======== GIVEN RECORDS

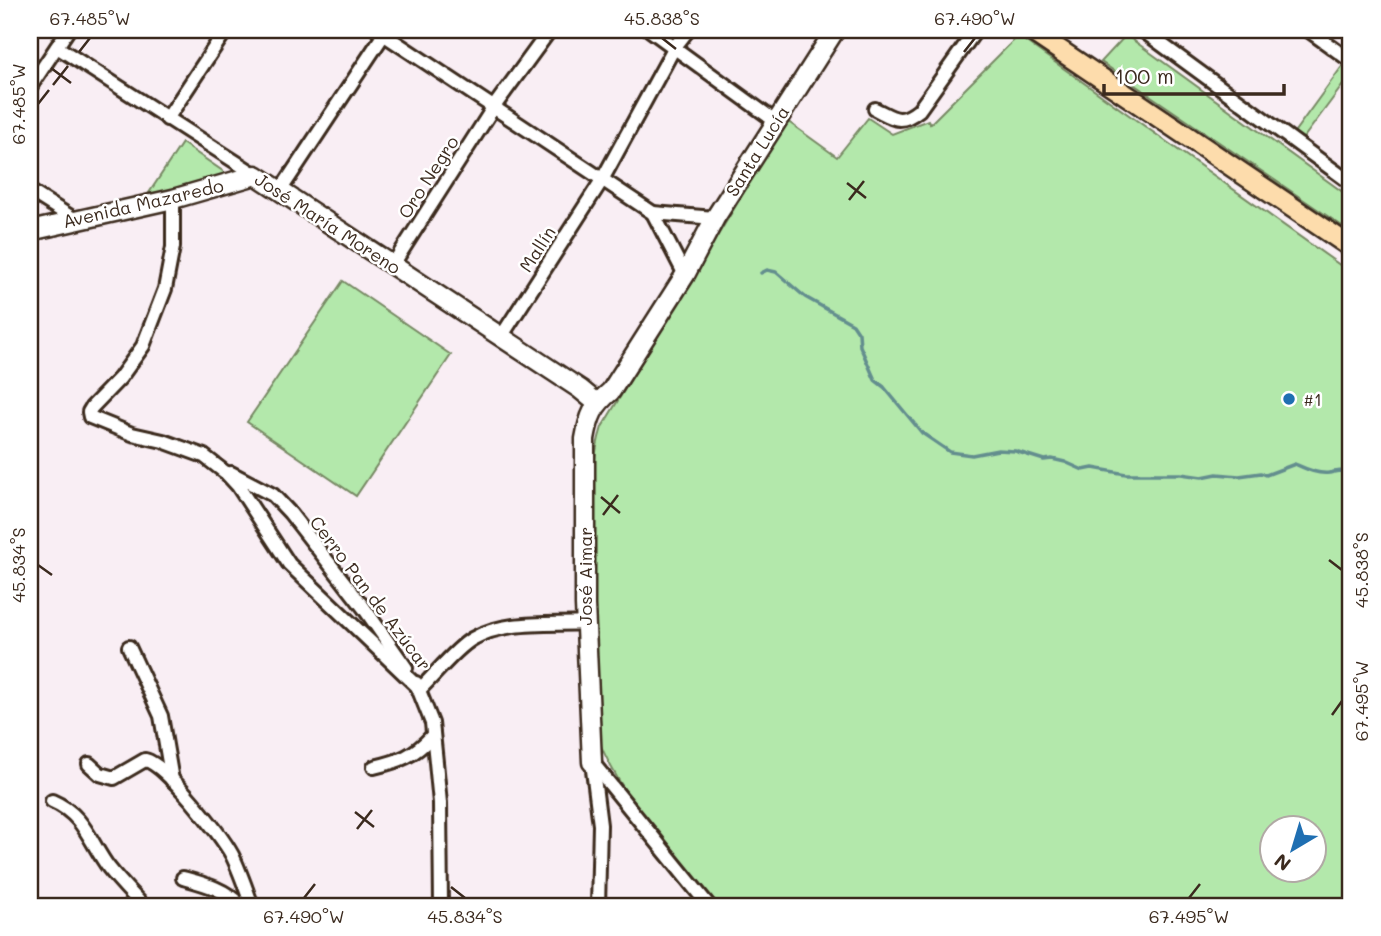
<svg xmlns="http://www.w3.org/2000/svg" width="1381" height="936" font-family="Mali,sans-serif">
<rect width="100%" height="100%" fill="#f9eef4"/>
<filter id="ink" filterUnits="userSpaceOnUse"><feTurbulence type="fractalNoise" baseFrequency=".0143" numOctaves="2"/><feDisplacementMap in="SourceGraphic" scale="14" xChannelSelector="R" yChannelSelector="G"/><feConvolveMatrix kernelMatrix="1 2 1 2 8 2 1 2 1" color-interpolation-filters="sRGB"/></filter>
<g filter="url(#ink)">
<!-- green -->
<g fill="#b3e8ab" stroke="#778964" stroke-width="2" fill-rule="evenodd">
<polygon points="1126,35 1351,198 1351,232 1101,62"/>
<path d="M1018 36 1351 273V906H767L711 902C671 850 621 799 597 736 594 669 591 601 592 533 592 497 591 461 602 427L787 121 837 157 868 118 892 134 928 120 930 124ZM1272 828H1314V870H1272Z"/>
<polygon points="1351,54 1351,74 1299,144 1290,138"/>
<polygon points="182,143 227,174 145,199"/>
<polygon points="343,281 451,355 356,496 247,422"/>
</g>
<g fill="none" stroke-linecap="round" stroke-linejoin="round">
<!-- stream -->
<path stroke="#648e8e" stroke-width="3.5" d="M761 273 767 270 776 272 805 297 853 324 859 333 860 346 875 380 884 387 922 433 950 452 972 455 998 450 1015 451 1044 460 1052 459 1065 462 1083 470 1093 468 1126 474H1181L1202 477 1217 474 1239 476 1261 473 1266 475 1295 464C1304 468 1318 475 1329 473 1340 471 1339 471 1351 472"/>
<defs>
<g id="street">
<polyline points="377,30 653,213 685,275"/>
<polyline points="650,30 775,121"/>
<polyline points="1142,30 1351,183"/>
<polyline points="1308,30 1351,61"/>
<polyline points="57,47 256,175"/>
<polyline points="30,87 68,30"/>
<path d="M875 109C895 119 900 125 919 110L976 30"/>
<polyline points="167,119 226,30"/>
<polyline points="30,191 74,219"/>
<polyline points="280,191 384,34"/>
<polyline points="173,199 173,247 165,289 143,346 120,378 92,407 89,412 90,417 132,434 163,441 204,456 226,473 238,486 289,564 420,689"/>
<polyline points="653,213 715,218"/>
<polyline points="392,266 493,108 550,30"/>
<polyline points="501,337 602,180 674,48 688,30"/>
<polyline points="231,473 273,495 290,513 364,608 406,668"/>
<polyline points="129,647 161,716 172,780"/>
<polyline points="416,683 432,723 436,762 440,803 441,906"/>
<path d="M420 689C436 674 454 650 472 639 504 620 549 625 585 623"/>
<polyline points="592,762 709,906"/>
<polyline points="592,762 600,825 598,906"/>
<path d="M89 764 100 774 114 778 145 760C166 764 221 835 232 855 240 871 246 889 252 906"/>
<path d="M374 767C400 761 414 756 432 736"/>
<path d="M52 801C85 815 90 843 109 868 120 882 132 894 143 906"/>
<path d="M183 878C205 884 225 889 241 906"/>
</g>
<g id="secondary">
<polyline points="30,231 173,199 256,175 580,389 597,403"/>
<path d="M592 762 585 605V439C589 416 593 406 611 391L685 275 715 218 835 30"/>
</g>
<polyline id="primary" points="1030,30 1351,247"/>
</defs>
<!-- street casing -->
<use href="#street" stroke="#3b2a1e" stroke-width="18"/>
<!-- secondary casing -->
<use href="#secondary" stroke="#3b2a1e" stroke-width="23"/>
<!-- primary casing -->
<use href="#primary" stroke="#3b2a1e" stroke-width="24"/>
<!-- street -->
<use href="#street" stroke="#fff" stroke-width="12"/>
<!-- secondary -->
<use href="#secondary" stroke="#fff" stroke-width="18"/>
<!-- primary -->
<use href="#primary" stroke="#fddcac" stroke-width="19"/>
</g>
</g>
<!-- ticks -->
<path fill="none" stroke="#3b2a1e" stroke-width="2.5" d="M662 38 676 49M79 52 90 38M964 52 975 38M51 68 71 83M53 85 68 66M38 104 49 90M847 183 866 198M849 200 864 181M601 497 620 513M603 515 618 495M1329 560 1342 570M38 565 52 575M1332 715 1342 701M355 812 374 827M357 829 372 810M451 887 465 898M304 898 315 884M1189 898 1200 884"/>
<!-- markers -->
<circle fill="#1f6fb2" stroke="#fff" stroke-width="2.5" cx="1289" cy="399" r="7"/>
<g text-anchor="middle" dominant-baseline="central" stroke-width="5" stroke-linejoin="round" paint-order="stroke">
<!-- street labels -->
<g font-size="18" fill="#3b2a1e" stroke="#fff">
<text transform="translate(757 151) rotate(-58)">Santa Lucía</text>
<text transform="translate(428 177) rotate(-57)">Oro Negro</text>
<text transform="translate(143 203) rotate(-13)">Avenida Mazaredo</text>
<text transform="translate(328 223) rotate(33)">José María Moreno</text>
<text transform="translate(537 249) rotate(-57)">Mallín</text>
<text transform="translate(585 576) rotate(-90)">José Aimar</text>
<text transform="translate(371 593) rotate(53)">Cerro Pan de Azúcar</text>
</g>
<!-- poi labels -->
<g font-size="18" fill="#3b2a1e" stroke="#fff" text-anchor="start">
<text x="1303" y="399">#1</text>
</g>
</g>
<!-- margin -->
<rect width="1381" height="936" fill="none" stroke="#fff" stroke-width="77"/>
<!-- north arrow -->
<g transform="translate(1293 849) rotate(218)"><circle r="33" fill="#ffffff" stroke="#b1aaa5" stroke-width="2"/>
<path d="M0-5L12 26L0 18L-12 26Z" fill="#1f6fb2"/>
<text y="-10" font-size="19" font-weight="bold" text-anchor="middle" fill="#3b2a1e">N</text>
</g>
<!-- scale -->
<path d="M1104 84v10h180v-10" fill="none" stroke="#3b2a1e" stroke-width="3.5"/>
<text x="1115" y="84" font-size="21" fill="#3b2a1e" stroke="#ffffff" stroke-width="5" paint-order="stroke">100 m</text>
<rect x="38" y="38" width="1304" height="860" fill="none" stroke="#3b2a1e" stroke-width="2.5"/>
<g font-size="18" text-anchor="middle" fill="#3b2a1e">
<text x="90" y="25">67.485°W</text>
<text x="662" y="25">45.838°S</text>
<text x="975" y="25">67.490°W</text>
<text transform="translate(19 104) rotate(-90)" y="6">67.485°W</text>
<text transform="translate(19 565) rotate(-90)" y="6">45.834°S</text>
<text transform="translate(1362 570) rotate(-90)" y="6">45.838°S</text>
<text transform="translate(1362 701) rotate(-90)" y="6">67.495°W</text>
<text x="304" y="923">67.490°W</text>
<text x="465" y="923">45.834°S</text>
<text x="1189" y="923">67.495°W</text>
</g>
</svg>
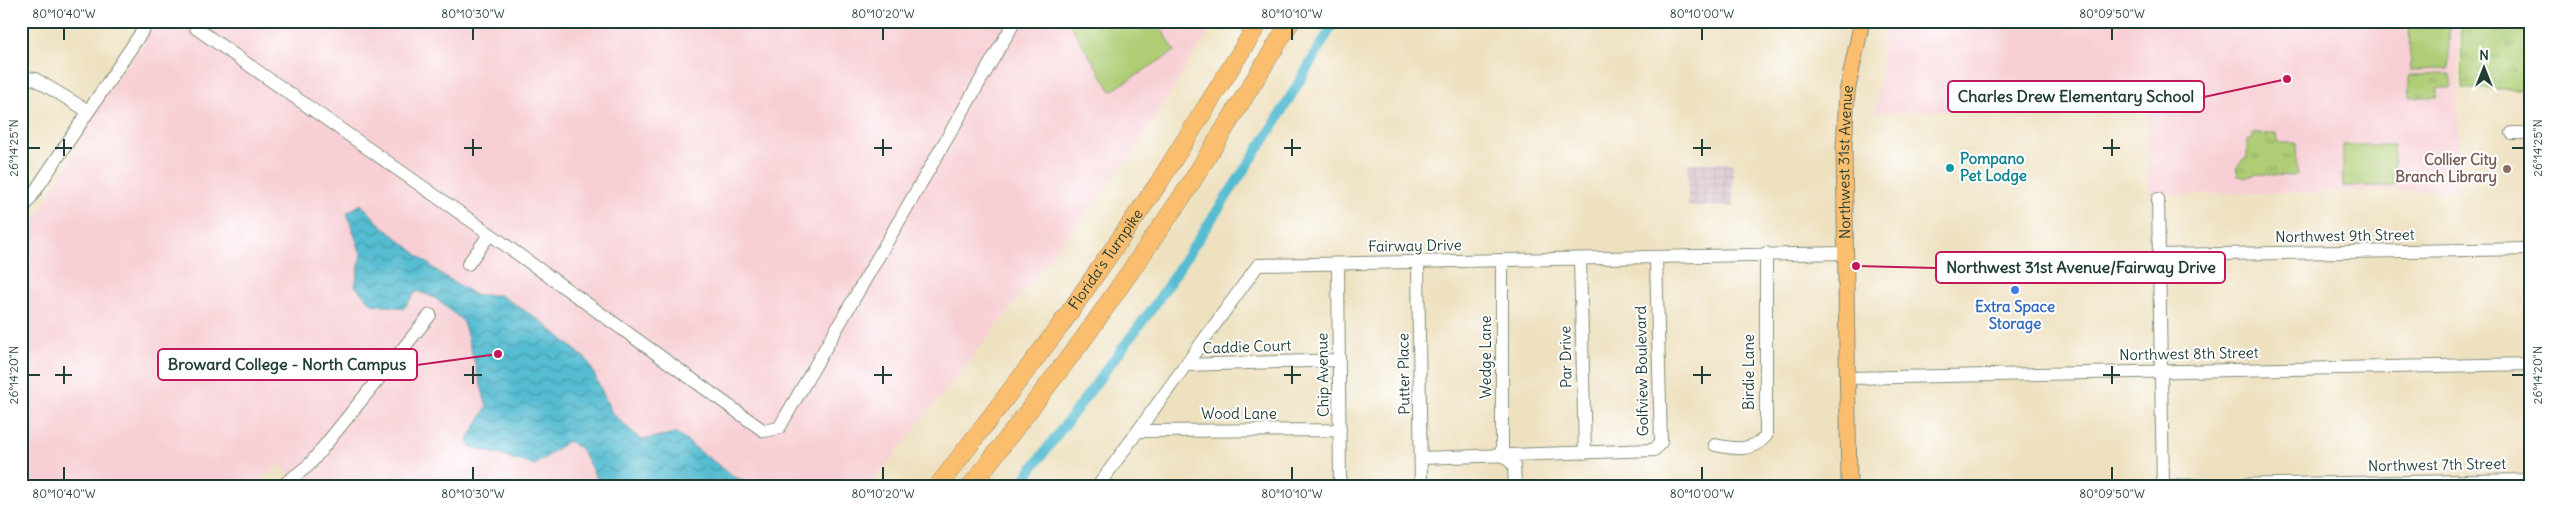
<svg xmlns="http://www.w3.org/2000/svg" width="2552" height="507" font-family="Delius,sans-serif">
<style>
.built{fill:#f7cfd4}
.industrial{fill:url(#industrial-grid)}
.grass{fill:#aecd75;stroke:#668554}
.park{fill:url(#park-tufts);stroke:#668554}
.water{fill:url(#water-waves);stroke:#3a7c82}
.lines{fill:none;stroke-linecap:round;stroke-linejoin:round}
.canal{stroke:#54bcd1;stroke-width:10}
.minor-casing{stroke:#868f7a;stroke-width:14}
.major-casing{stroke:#868f7a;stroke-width:17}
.highway-casing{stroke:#868f7a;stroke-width:19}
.minor{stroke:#fff;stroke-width:12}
.major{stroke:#fbbd6e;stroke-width:15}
.highway{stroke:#fbbd6e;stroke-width:18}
.ticks{fill:none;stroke:#1f3d34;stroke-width:2}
.culture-dot{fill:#0f9aa8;stroke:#fff;stroke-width:2}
.education-dot{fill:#8d6e63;stroke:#fff;stroke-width:2}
.shop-dot{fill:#3f7fe0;stroke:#fff;stroke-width:2}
.labels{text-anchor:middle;stroke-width:4;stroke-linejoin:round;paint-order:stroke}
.culture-label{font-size:15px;font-weight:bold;fill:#0d838f;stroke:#fff;text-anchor:start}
.education-label{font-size:15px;font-weight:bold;fill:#785e54;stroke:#fff;text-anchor:end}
.street-label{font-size:15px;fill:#1f3d34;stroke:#fff}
.shop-label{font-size:15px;font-weight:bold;fill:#366cbe;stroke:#fff}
.leader{fill:none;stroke:#c2185b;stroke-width:2}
.callout-dot{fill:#c2185b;stroke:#fff;stroke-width:2}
.callout{fill:#fff;stroke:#c2185b;stroke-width:2}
.callout-label{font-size:16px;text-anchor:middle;font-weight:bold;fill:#1f3d34}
.neatline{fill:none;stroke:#1f3d34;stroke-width:2}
.ticks-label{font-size:12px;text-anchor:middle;fill:#1f3d34}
</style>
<defs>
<pattern id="industrial-grid" width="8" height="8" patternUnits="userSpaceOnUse" patternTransform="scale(1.25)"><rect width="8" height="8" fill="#d2bdc8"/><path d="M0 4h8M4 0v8" fill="none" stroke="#b4a3ac"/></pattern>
<pattern id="park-tufts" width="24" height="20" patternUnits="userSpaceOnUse" patternTransform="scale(1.25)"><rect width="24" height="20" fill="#aecd75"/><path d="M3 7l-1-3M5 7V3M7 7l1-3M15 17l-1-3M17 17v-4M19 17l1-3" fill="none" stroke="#8da861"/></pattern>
<pattern id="water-waves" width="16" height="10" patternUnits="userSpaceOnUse" patternTransform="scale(1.25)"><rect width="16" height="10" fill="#54bcd1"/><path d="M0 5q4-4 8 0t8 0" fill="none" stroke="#459aaa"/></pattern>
</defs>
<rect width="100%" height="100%" fill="#fff"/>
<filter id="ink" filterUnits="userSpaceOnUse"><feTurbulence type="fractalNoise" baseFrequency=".02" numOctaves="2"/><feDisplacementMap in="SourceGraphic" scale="10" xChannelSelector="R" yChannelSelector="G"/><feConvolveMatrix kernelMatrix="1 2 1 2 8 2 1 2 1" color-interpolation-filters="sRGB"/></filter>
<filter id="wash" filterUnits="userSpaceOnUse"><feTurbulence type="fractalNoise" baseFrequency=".0096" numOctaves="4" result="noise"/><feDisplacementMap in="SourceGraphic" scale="20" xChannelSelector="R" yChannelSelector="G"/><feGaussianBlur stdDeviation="1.12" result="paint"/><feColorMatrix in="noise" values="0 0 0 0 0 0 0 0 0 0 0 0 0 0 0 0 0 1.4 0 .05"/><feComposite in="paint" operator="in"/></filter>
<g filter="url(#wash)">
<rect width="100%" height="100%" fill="#eee1c0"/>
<path class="built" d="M158 21H1215L1133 153 870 486H300L280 464 253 486H21V245L104 97Z
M1887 21H2458V190L2149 195 2147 112 2139 104 1875 113Z"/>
<path class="industrial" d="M1688 163H1733V206H1688Z"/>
<path class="grass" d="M1068 21H1157L1175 51 1111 91Z
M2409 21H2449V69L2410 70Z
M2343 145H2394V186H2343Z"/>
<path class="park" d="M2461 21H2531V89H2462Z
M2451 74V88H2437V97H2409V75Z
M2253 133 2267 135V133H2276L2278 143H2296L2297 174 2292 176 2256 174 2245 178 2238 175 2236 168 2242 160 2247 158V140L2253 138Z"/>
<path class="water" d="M361 204 381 225 441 274 475 295H500L541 321 588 361 612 413 641 440 676 433 734 477 761 486H601L581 449 568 441 535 465 471 447 468 439 487 407 463 321 435 298 417 291 404 308 372 304 355 286 361 254 347 213Z"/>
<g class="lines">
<path class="canal" d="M1019 486 1154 306 1272 128 1335 21"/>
</g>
</g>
<g filter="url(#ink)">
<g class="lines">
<defs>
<path id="minor" d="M201 21 196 28 490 234 764 431 779 428 1015 21
M21 77 35 79 88 111
M2512 133H2531
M2158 199 2163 486
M21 212 149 21
M2160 255 2531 249
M1580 259 1585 453
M1502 261V454L1514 465 1515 486
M1418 262 1421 486
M468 264 490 234
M1338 264 1340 486
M1186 365 1339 360
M1848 378 2531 364
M1138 431 1340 430
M1715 445C1734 449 1752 452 1766 436V253
M1421 458 1654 450 1661 442 1656 258
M282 486 309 465 430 315
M1098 486 1258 265 1845 253
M2164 486 2531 480"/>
<g id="major">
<path id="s1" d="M1849 486 1844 149 1847 92 1862 21"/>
</g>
<g id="highway">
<path id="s2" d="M938 486 1060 326 1158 184 1260 21"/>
<path d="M971 486 1084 338 1186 191 1291 21"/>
</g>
</defs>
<use href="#minor" class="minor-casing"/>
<use href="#major" class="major-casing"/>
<use href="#highway" class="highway-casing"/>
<use href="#minor" class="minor"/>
<use href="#major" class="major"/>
<use href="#highway" class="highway"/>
</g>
</g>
<path class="ticks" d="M64 28V40M473 28V40M883 28V40M1292 28V40M1702 28V40M2112 28V40M64 139V156M473 139V156M883 139V156M1292 139V156M1702 139V156M2112 139V156M28 148H40M55 148H72M464 148H482M874 148H892M1284 148H1301M1693 148H1711M2103 148H2120M2512 148H2524M64 366V384M473 366V384M883 366V384M1292 366V384M1702 366V384M2112 366V384M28 375H40M55 375H72M464 375H482M874 375H892M1284 375H1301M1693 375H1711M2103 375H2120M2512 375H2524M64 467V480M473 467V480M883 467V480M1292 467V480M1702 467V480M2112 467V480"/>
<circle class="culture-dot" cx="1950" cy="168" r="5"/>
<circle class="education-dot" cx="2507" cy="169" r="5"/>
<circle class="shop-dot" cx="2015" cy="290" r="5"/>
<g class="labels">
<g class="culture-label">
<text x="1960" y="164">Pompano<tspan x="1960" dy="17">Pet Lodge</tspan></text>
</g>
<g class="education-label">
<text x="2497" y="165">Collier City<tspan x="2497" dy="17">Branch Library</tspan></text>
</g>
<g class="street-label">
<text dy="5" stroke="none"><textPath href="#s1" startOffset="324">Northwest 31st Avenue</textPath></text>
<text transform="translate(2345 236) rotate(-1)" y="5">Northwest 9th Street</text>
<text transform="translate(1415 246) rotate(-1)" y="5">Fairway Drive</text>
<text dy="5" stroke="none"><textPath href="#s2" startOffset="282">Florida's Turnpike</textPath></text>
<text transform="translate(1247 347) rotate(-2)" y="5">Caddie Court</text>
<text transform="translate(2189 354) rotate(-1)" y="5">Northwest 8th Street</text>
<text transform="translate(1486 357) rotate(-90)" y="5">Wedge Lane</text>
<text transform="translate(1566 357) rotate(-91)" y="5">Par Drive</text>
<text transform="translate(1642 371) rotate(-91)" y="5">Golfview Boulevard</text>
<text transform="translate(1749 372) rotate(-90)" y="5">Birdie Lane</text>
<text transform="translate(1404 374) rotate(-91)" y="5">Putter Place</text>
<text transform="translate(1323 375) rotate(-91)" y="5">Chip Avenue</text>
<text x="1239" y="419">Wood Lane</text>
<text transform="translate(2437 465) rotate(-1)" y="5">Northwest 7th Street</text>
</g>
<g class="shop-label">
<text x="2015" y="312">Extra Space<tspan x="2015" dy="17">Storage</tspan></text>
</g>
</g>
<path class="leader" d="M2287 79L2204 97M1856 266L1936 268M498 354L417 365"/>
<g class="callout-dot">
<circle cx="2287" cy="79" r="5"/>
<circle cx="1856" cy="266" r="5"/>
<circle cx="498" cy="354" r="5"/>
</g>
<g class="callout">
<rect x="1948" y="81" width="256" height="31" rx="5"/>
<rect x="1936" y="252" width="289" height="31" rx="5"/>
<rect x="158" y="349" width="259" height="31" rx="5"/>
</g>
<g class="callout-label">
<text x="2076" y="102">Charles Drew Elementary School</text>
<text x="2081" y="273">Northwest 31st Avenue/Fairway Drive</text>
<text x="287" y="370">Broward College - North Campus</text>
</g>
<rect width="2552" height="507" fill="none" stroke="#fff" stroke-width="55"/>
<g transform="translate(2484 68)" stroke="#ffffff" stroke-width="4" paint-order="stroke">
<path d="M0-4L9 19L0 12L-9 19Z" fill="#1f3d34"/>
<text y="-8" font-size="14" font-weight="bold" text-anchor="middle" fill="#1f3d34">N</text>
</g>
<rect x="28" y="28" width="2496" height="452" class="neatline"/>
<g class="ticks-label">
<text x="64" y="18">80°10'40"W</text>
<text x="473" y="18">80°10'30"W</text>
<text x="883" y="18">80°10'20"W</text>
<text x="1292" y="18">80°10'10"W</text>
<text x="1702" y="18">80°10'00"W</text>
<text x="2112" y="18">80°09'50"W</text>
<text transform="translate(14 148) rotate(-90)" y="4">26°14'25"N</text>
<text transform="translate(2538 148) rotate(-90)" y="4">26°14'25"N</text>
<text transform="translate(14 375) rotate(-90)" y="4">26°14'20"N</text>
<text transform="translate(2538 375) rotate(-90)" y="4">26°14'20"N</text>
<text x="64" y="498">80°10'40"W</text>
<text x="473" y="498">80°10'30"W</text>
<text x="883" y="498">80°10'20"W</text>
<text x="1292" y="498">80°10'10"W</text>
<text x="1702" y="498">80°10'00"W</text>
<text x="2112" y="498">80°09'50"W</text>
</g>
</svg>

================

Please return all lines above in which the string "linecap" is found.

- **OUTPUT OF THE TASK**:
<g fill="none" stroke-linecap="round" stroke-linejoin="round">
.lines{fill:none;stroke-linecap:round;stroke-linejoin:round}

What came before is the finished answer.